The new law stinks, and unfortunately, a lot of finance-related startups
aren't affected by it because they've already come up with workarounds for
this kind of thing. (BankSimple, for example, just provides a software
interface; funds are managed through a regular banking institution.)

However, I'd like to second the notion of taking your ball and going
elsewhere, even if it means opening up some kind of satellite office. Why not
another country? Chile, for example, has been getting lots of press lately for
being startup friendly. They'd probably love to have your product down there.
Yes, it's a smaller, more limited market, but so what? You'd have the
opportunity to get in to an untapped market with a product that already works.
You could keep pumping the product into the U.S. press in the meantime with an
angle that editors will love to run because it'll sell copies faster than
hotcakes: U.S. innovation is moving to other countries because of stifling
laws. (Regardless of your opinion of that point of view, the fact is that it's
one that sells magazines and other print publications right now.)

In all seriousness, in your situation, it's what I'd do. In Go parlance, right
now you're trying to defend from a weak position. Give up that territory now,
before you're any more invested in it, and focus on building a strong position
elsewhere on the board, and then attacking from there.

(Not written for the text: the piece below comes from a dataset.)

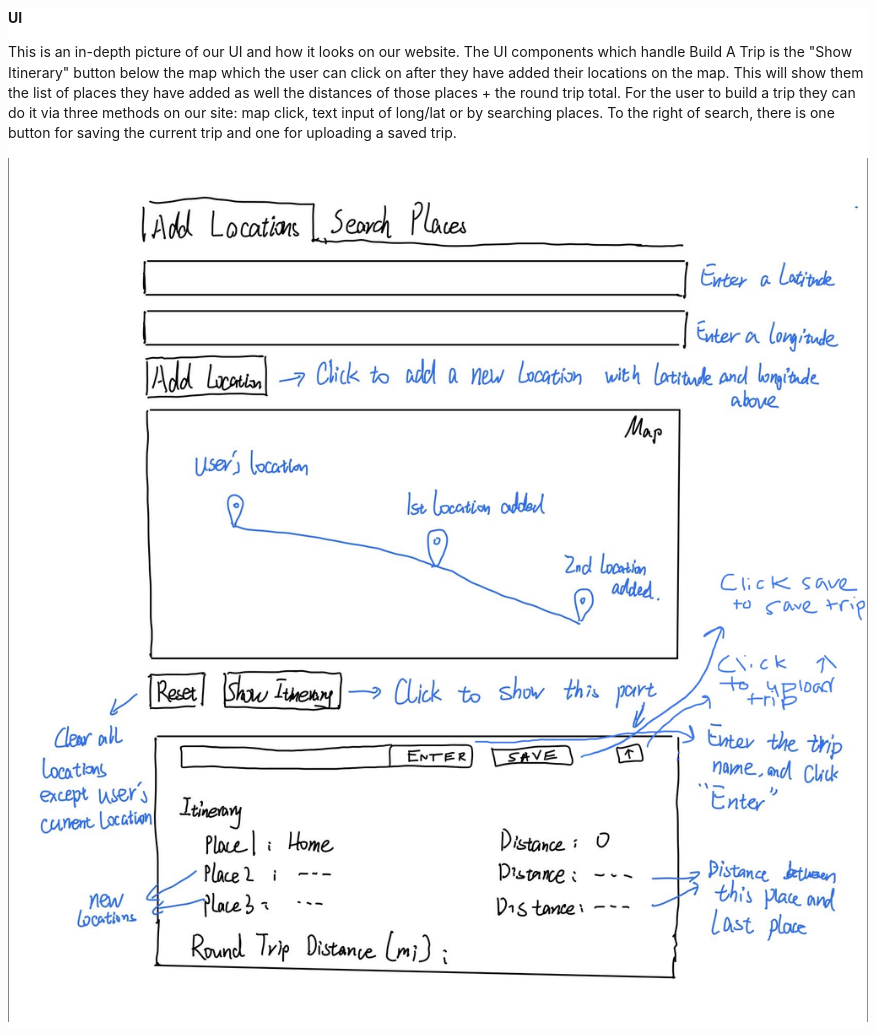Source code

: **UI** 

This is an in-depth picture of our UI and how it looks on our website. The UI components which handle Build A Trip is the "Show Itinerary" button below the map which the user can click on after they have added their locations on the map. This will show them the list of places they have added as well the distances of those places + the round trip total. For the user to build a trip they can do it via three methods on our site: map click, text input of long/lat or by searching places. To the right of search, there is one button for saving the current trip and one for uploading a saved trip.

![class diagram](../team/images/buildatrip_UI_sprint4.jpg)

And you could still continue U.S. operations on other products and projects.
You, personally, wouldn't need to relocate. With your track record, you'd be a
shoe-in for Startup Chile, which would mean you'd get access to a small amount
of capital ($40k IIRC) and all kinds of help during their next application
round.

As far as the Valley goes -- well, fuck 'em. The scene in the Valley is
entirely self-interested; if its revenues aren't directly affected by
something, it just doesn't care.

Getting pissed off at the situation, while certainly understandable, won't
help you to think more clearly about it. Consider all your other options, even
ones you would ordinarily dismiss.